Lower property tax rates are the hip new thing
By GREG HAMILTON
Published July 17, 2005
If one does it, it's an anomaly. Two, it's a coincidence. Three, and you can start calling it a trend.
Thus, when one after another, local governments around Florida start talking about cutting their property tax rates, it's worth paying attention. This sort of thing just does not happen every day.
Citrus County commissioners, three of them at least, last week said they were interested in cutting back on the property tax rate to ease the burden on landowners. How much remains to be seen.
Elsewhere, Pasco County commissioners are looking at slicing their property tax rate along with their fire service millage, moves that could save taxpayers about $200. That means the tax bill for a typical homeowner in Pasco would be $67 less next year than it was in 1995, according to a Times report.
And in Manatee County, officials are proposing a large cut in the property tax rate while boosting rates and user fees for a host of county services. County Administrator Ernie Padgett told the Bradenton Herald that these actions shift the costs of growth to the users.
"We don't want people to think we are collecting their property taxes to pay for growth issues," Padgett said. "Why have John Q. Citizen, who is not having a new home built. Why should he pay increased costs for us to have additional employees to serve the building and development community?"
Inverness expects to hold the line on its millage rate this year and may well reduce it. The city has cut its rate every year since 1994. Brooksville is also figuring on dialing back the millage rate.
Astute governments around the state are bringing such reality checks to their budgeting process. Then, there's Crystal River.
Residents of this city heard last week that they are likely to be getting an increase in their tax rate. The rate now is 5.6 mills. (One mill equals $1 of tax for every $1,000 of taxable property.) The new rate could be 6.19 mills, maybe even 8.19 mills.
As with most things related to City Hall, the reasons for the increase are hard to explain or to understand.
If you are wondering why comparatively huge governmental entities such as Citrus, Pasco and Manatee counties can manage their many millions of dollars and responsibilities so much better than this tiny town, you are not alone. It all provides more ammunition to those forces seeking to dissolve the city government.
Back in the real world, responsible government officials are trying to offset the damaging dark side of the real estate boom.
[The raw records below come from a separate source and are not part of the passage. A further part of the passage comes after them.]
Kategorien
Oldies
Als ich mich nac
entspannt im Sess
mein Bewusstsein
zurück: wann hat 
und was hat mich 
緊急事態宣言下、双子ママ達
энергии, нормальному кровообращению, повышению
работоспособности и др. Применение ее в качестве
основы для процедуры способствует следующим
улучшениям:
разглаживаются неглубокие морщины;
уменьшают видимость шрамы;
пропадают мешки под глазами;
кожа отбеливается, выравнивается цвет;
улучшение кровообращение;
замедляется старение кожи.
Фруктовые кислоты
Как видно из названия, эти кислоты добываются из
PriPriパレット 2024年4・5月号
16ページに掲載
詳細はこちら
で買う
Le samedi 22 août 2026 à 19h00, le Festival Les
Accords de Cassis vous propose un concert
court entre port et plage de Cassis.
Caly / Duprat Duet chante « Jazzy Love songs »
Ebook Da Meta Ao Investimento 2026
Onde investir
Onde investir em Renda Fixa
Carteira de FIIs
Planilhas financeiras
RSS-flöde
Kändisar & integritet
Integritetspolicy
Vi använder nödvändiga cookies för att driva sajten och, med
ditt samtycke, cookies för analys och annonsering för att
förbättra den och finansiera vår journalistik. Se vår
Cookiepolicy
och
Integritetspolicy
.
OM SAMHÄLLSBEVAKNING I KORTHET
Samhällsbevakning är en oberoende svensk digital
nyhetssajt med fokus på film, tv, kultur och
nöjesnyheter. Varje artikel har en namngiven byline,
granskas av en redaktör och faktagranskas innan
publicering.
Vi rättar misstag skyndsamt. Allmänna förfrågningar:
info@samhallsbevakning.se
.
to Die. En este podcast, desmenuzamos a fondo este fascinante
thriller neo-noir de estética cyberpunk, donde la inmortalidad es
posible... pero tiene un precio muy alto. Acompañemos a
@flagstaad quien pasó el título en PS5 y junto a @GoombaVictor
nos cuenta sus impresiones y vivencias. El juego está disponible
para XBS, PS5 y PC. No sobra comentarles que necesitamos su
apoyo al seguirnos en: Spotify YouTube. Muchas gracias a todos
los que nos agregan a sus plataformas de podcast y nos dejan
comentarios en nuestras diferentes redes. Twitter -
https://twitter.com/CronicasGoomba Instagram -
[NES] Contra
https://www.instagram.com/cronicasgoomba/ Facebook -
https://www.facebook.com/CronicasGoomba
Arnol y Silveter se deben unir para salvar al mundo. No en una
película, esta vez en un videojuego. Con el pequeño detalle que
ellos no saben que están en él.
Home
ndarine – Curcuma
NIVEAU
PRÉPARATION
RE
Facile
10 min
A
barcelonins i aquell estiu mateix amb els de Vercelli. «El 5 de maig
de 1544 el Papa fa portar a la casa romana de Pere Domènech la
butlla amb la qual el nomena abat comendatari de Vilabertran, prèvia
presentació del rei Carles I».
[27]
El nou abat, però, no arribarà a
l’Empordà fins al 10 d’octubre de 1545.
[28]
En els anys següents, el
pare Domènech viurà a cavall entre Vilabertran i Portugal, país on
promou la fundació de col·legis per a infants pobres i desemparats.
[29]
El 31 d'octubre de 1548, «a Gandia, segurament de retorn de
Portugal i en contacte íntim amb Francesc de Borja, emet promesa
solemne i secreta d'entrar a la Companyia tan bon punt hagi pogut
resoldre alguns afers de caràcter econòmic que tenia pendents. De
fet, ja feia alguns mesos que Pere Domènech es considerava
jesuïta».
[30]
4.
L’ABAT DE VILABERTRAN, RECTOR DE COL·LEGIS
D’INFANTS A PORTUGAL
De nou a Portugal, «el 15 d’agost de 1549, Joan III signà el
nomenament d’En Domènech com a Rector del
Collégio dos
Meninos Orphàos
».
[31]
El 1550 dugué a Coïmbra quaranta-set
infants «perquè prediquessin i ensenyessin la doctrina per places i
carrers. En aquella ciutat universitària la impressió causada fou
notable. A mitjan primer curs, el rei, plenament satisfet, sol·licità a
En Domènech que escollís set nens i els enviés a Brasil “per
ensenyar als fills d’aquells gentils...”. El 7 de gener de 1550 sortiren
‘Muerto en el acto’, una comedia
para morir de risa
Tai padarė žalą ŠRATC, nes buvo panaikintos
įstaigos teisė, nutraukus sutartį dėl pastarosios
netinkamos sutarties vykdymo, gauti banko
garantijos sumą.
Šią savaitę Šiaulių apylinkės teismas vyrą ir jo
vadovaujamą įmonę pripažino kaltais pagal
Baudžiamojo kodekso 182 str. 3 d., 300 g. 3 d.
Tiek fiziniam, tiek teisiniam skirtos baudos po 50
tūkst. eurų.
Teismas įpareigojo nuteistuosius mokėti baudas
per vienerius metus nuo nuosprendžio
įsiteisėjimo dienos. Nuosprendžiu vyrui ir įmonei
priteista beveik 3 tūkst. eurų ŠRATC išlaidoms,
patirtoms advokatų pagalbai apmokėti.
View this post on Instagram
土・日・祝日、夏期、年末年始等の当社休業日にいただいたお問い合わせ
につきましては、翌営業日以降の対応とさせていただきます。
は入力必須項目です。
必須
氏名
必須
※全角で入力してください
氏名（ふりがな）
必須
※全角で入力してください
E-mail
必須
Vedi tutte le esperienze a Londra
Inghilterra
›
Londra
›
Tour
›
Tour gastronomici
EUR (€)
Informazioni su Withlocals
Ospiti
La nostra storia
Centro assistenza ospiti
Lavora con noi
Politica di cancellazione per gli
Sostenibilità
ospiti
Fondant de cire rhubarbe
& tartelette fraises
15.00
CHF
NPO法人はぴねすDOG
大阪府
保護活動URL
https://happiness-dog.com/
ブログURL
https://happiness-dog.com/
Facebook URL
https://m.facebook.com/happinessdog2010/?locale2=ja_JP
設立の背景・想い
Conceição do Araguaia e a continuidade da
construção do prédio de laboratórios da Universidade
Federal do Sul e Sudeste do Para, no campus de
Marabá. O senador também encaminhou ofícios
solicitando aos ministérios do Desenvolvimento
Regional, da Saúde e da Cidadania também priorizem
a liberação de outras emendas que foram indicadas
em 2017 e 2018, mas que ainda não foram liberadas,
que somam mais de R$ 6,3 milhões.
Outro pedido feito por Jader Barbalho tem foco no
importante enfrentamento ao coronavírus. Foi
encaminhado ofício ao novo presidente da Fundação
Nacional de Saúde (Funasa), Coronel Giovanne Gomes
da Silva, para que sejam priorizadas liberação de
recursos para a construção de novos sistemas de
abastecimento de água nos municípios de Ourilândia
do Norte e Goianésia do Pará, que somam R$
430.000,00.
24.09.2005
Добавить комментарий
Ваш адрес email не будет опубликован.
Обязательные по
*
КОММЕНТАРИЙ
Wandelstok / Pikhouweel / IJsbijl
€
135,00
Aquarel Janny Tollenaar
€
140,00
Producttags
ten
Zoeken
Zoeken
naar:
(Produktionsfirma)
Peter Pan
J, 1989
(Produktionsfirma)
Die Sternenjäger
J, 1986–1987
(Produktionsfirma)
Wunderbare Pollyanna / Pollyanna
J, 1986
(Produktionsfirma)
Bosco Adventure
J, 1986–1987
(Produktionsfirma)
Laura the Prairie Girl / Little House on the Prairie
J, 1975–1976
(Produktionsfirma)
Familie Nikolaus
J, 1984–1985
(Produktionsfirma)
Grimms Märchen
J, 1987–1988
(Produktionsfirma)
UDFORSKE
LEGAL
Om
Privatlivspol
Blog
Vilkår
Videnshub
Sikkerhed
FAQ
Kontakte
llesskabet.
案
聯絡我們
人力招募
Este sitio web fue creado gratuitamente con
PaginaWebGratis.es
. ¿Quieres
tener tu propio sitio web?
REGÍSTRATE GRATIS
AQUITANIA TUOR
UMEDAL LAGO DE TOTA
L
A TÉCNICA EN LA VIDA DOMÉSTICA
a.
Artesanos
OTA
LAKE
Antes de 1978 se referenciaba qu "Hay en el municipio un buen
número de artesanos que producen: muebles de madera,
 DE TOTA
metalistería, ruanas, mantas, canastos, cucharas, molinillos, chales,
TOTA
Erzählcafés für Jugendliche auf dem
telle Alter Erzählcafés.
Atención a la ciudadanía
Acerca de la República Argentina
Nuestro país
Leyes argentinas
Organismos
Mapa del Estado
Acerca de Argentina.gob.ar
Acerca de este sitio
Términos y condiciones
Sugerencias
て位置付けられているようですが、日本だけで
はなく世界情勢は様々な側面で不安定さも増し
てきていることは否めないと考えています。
As property values go through the roof nationwide, people in many areas of the country are in real danger of being taxed right out of their homes.
Floridians, however, are among those fortunate homeowners who are shielded from skyrocketing tax increases because of Amendment 10. The so-called Save Our Homes constitutional amendment passed in 1992 limits the rise in property valuations to no more than 3 percent a year.
That protection, however, applies only if you stay in your home. If you become seduced by the rising value of your home and decide to cash in and sell, the buyer will pay taxes based on today's assessment. Gulp.
The home you move into will get the Amendment 10 shield, but it will start all over again and be based on a current assessment. Double gulp.
In Citrus County, a largely retiree community where people tend to stay in their homes for many years, the impact of Amendment 10 on local government is substantial. Property Appraiser Melanie Hensley estimated that the amount of taxable value being written off this year is well over $600-million.
That translates into $24-million that the various taxing authorities did not get to take from your pockets this year.
Yet the governments are hardly complaining (except, of course, for Crystal River). With taxable values soaring, governments are finding themselves awash in extra money and in position to return some of it to property owners (except, of course ... well, you know).